The couple also relished their involvement in the local community as stalwarts of Raglan Surf Life Saving Club where Peter was president for 10 years and Miriam both secretary and a master instructor at a time, she says proudly, when there were only six in the country.
The club had an average of four lifeguards back in the late 80s when Miriam set about training up her own teens and others in the community, she recalls. That increased during their time in surf lifesaving to about 40 “clubbies”, many of whom she and Peter still have contact with today.
“We spent a lot of time with the lifeguards,” Miriam says, instigating swimming training once a week at the pools in Hamilton and putting on barbecues Friday and Saturday nights around the spa of their home with its 85-miles of coastline views.

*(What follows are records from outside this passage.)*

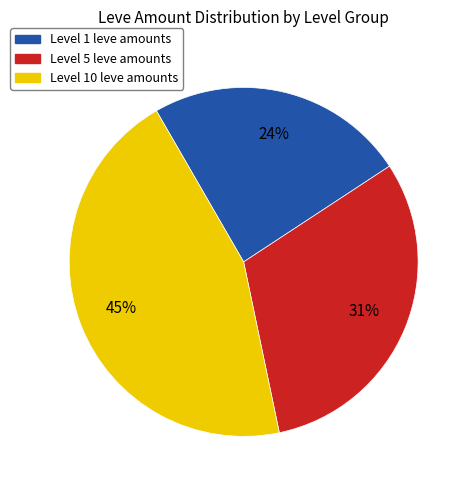

Is there any slice that represents more than half of the pie?

No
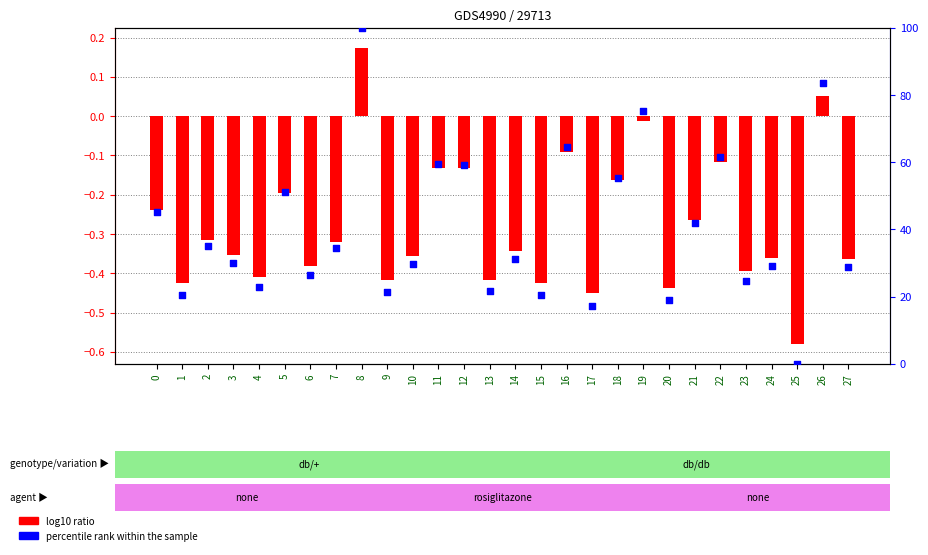

What is the total value across all series at 0?

44.8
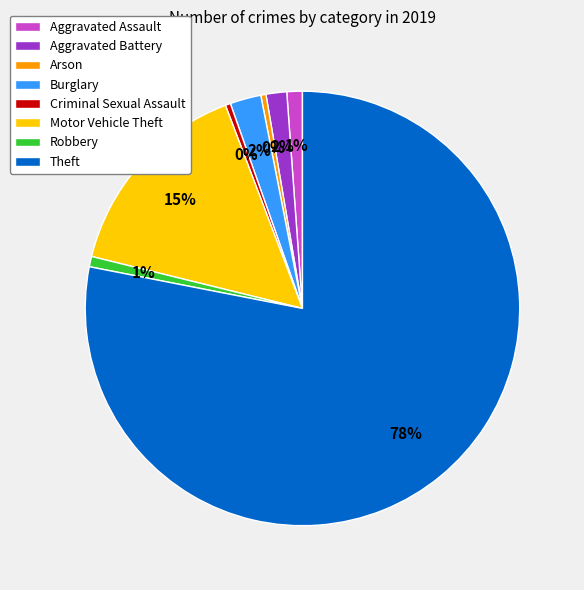

Do Aggravated Assault and Motor Vehicle Theft together represent more than half of the pie?

No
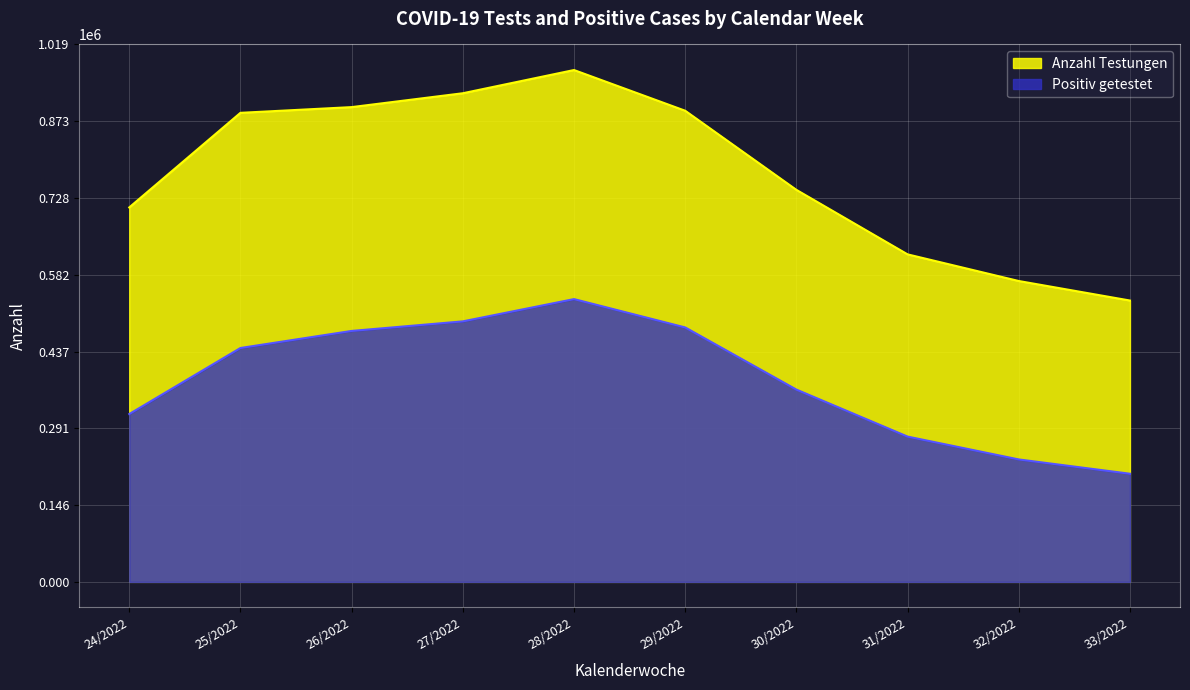

Which category has the lowest value across all series?

33/2022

Peter was a panelbeater in town but “his spare-time job was rescues out-of-season in the rubber boat,” Miriam adds.
Miriam was also busy with the local Scouting organisation in Cliff Street, and worked too as a Raglan agent for Waikato Real Estate.
It was a good lifestyle and when the Dixons had to sell up to “drive over the hill”, as Miriam puts it, they were particularly pleased it was to local couple Phil McCabe and Bernadette Gavin, who still own it today and have developed what Miriam and Peter started.
“It’s a magic place,” says Miriam of the 10-acre property, “and they were the perfect people (to take over).
“I still look at Raglan hills and see the sunset, just not the ocean,” she consoles herself of their 18 acres on Howden Road, a stone’s throw from the popular Taitua Arboretum.
Despite now being grandparents in their early 70s the Dixons are as busy as ever thanks largely to ‘Karisma Animal Companions’, a thriving business breeding alpacas for lifestylers. They started with four females and now have a herd of 110 alpacas – including champion stud Karaka – in an array of colours from black and chocolate brown through to grey, fawn and white.
“They’re such awesome animals,” says Miriam. “They’re addictive.”
Miriam also makes garments from their own alpaca fleece – felting it herself, and working with a small knitwear team. She sells the handcrafted garments at Pirongia’s monthly market.
The couple who met as teenagers on the beach while holidaying at Raglan have now been married more than 50 years, and say they still make a trip back once or twice a year.
Peter, a bearded bear of a man who unsurprisingly once played Santa in town – in a gig pulled by a Timor pony – sums up their affection for Raglan. “It’s an awesome place,” he says somewhat wistfully.